Secretary of State Hillary Clinton earlier this week called the suspect Jared Loughner an “extremist” — but not a terrorist. Would Clinton and others be so hesitant to apply the terrorist label to an American Muslim or Arab-American?

By the way, what is Loughner’s religion? It’s not part of the news coverage, but we certainly know he isn’t Muslim. If he were, the media, elected officials and law enforcement would be discussing that issue extensively. When a terrible crime in America is committed by a non-Muslim, the suspect’s religion is simply not relevant.

In contrast, after Nidal Hasan, a Muslim-American, committed the despicable Fort Hood shootings, many called for him to be labeled a terrorist, including Rep. Peter King, R-New York.

Indeed, in King’s op-ed in December 2010, he labeled Hasan a “home-grown terrorist” and a big part of the reason his Homeland Security Committee will investigate “the radicalization of Muslims in America.” It’s unknown whether King has any interest in investigating non-Muslim threats to America, such as the ones that led to the attack on Giffords.

Major Nidal Hasan

Yes, I know Nidal yelled “Allah Akbar” at the time of the shooting, but does that mean he had a political agenda or was he just a delusional, sick person no different from Jared? When you compare the psychological profiles the media has painted of both, they are very similar: “Outsiders,” “troubled,” “loner.” Even their photos share the same crazed look in their eyes, but because one American is Muslim and the other isn’t, the presumption of terrorism differs.

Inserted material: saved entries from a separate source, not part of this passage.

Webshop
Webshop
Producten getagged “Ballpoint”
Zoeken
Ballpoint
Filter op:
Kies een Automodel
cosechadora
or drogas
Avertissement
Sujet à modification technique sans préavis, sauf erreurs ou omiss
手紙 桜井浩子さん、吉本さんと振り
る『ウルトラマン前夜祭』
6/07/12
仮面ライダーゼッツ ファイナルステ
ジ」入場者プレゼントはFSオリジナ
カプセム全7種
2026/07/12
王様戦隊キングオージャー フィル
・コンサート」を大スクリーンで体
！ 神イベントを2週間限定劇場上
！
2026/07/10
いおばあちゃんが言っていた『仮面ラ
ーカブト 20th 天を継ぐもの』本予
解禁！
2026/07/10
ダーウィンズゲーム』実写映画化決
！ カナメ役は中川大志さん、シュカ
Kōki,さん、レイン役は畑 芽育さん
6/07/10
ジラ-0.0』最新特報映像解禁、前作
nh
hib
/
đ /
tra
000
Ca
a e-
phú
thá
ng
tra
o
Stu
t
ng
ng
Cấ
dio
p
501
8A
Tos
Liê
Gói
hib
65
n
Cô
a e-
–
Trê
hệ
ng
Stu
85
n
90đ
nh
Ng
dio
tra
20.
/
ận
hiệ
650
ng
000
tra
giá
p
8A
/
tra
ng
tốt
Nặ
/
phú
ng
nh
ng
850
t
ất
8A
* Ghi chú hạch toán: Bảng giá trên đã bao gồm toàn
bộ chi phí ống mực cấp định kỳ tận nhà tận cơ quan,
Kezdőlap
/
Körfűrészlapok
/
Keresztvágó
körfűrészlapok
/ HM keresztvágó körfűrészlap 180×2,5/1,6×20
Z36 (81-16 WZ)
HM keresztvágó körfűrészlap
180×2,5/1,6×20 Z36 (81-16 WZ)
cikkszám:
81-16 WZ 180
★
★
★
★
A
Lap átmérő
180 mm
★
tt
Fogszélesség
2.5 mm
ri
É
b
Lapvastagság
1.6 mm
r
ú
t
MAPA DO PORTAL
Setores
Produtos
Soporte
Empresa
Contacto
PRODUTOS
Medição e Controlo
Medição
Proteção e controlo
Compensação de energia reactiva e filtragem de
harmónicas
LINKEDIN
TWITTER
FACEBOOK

Why can’t a Muslim-American be considered a crazed lone gunman? I’m not a psychiatrist, but I doubt mental illness distinguishes between religions.

And why is that every time a white American commits a horrible act — be it flying a plane into an IRS building or attacking a Muslim cab driver in New York City because he is opposed the proposed Islamic cultural center near ground zero — the presumption is that he is not a terrorist, just a poor delusional guy who has lost his mind.

My point is not to divide us as a nation any further — we are polarized enough by angry politics, race and, sadly, religion. But as we look for ways to heal our nation, which desperately needs it, applying the same standards to all Americans would be a great step.

If a Muslim-American is a terrorist under U.S. law, I have no problem applying that label, if the same goes for a non-Muslim.

As our Declaration of Independence famously states: “We hold these truths to be self-evident, that all men are created equal …” and I believe they should be treated that way as well.”